したがって猫にドックフードを与える事は、その健康の維持と成長において少なからず問題となります。

猫にとって必要でドックフードには含まれない栄養素のなかで、まず問題となるのがタウリンです。 タンパク質を構成する要素であるタウリンは猫にとって必須アミノ酸の一つであり、不足すると網膜細胞が発達せず視力の低下や、心臓機能に悪影響を及ぼすとされています。

体内でタウリンを合成できない猫は食事から摂取する必要がありますが、合成できる犬のドックフードには含まれていません。

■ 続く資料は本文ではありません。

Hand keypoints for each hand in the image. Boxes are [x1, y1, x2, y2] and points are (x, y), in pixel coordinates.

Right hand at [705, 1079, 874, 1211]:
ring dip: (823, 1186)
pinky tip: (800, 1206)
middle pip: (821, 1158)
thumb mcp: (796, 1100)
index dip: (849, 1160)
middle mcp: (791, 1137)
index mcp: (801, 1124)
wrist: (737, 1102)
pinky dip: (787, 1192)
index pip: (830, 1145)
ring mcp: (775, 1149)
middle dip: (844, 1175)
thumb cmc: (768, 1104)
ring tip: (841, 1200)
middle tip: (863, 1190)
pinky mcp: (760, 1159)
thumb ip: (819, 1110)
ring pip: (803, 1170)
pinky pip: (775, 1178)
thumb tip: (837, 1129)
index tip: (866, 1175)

次はビタミンAです。 ビタミンAは被毛や皮膚の健康を保ち、粘膜を丈夫にして病気の予防に効果があるとされ、主に肉類に含まれています。

犬は野菜や果物などに含まれるβカロチンをビタミンAに変換する酵素を持っているので、あえてドックフードに加える必要はありません。 しかし猫は変換酵素を持っていないので、ビタミンAとして確実に摂取する必要があります。

そしてドックフードとキャットフードの両方に含まれていても、猫にとって必要な含有量に達していない栄養素が、タンパク質と脂質です。

あるメーカーの成犬用と成猫用のドライフードの成分を比べると、ドックフードのタンパク質量はキャットフードの約3分の2、脂質は2分の1ほどしか配合されていません。

また雑食であり野菜からビタミンを摂取できる犬のドックフードには、主原料としての穀物や未加工の食品成分が多く含まれています。 しかし猫は炭水化物を消化しづらいので内臓への負担となり、また過度な食物繊維が排便に影響を及ぼす場合もあります。

これらの事から、ドックフードとキャットフードは外見こそ似ていますが、その実は全く異なるペットフードといえます。

そして猫にドックフードが適切でないのと同様に、犬にキャットフードを与えると、肥満や高血圧、塩分過多から腎臓へ負担をかける可能性もあります。

最近では猫と犬を同時に飼育する飼い主さんもいますが、利便性からどちらか一種類のペットフードを与える事は、それぞれの健康を長期的に考えると好ましくありません。 したがって猫と犬の生物的特徴を考慮し、猫にはキャットフードを、犬にはドックフードを与える方が望ましいでしょう。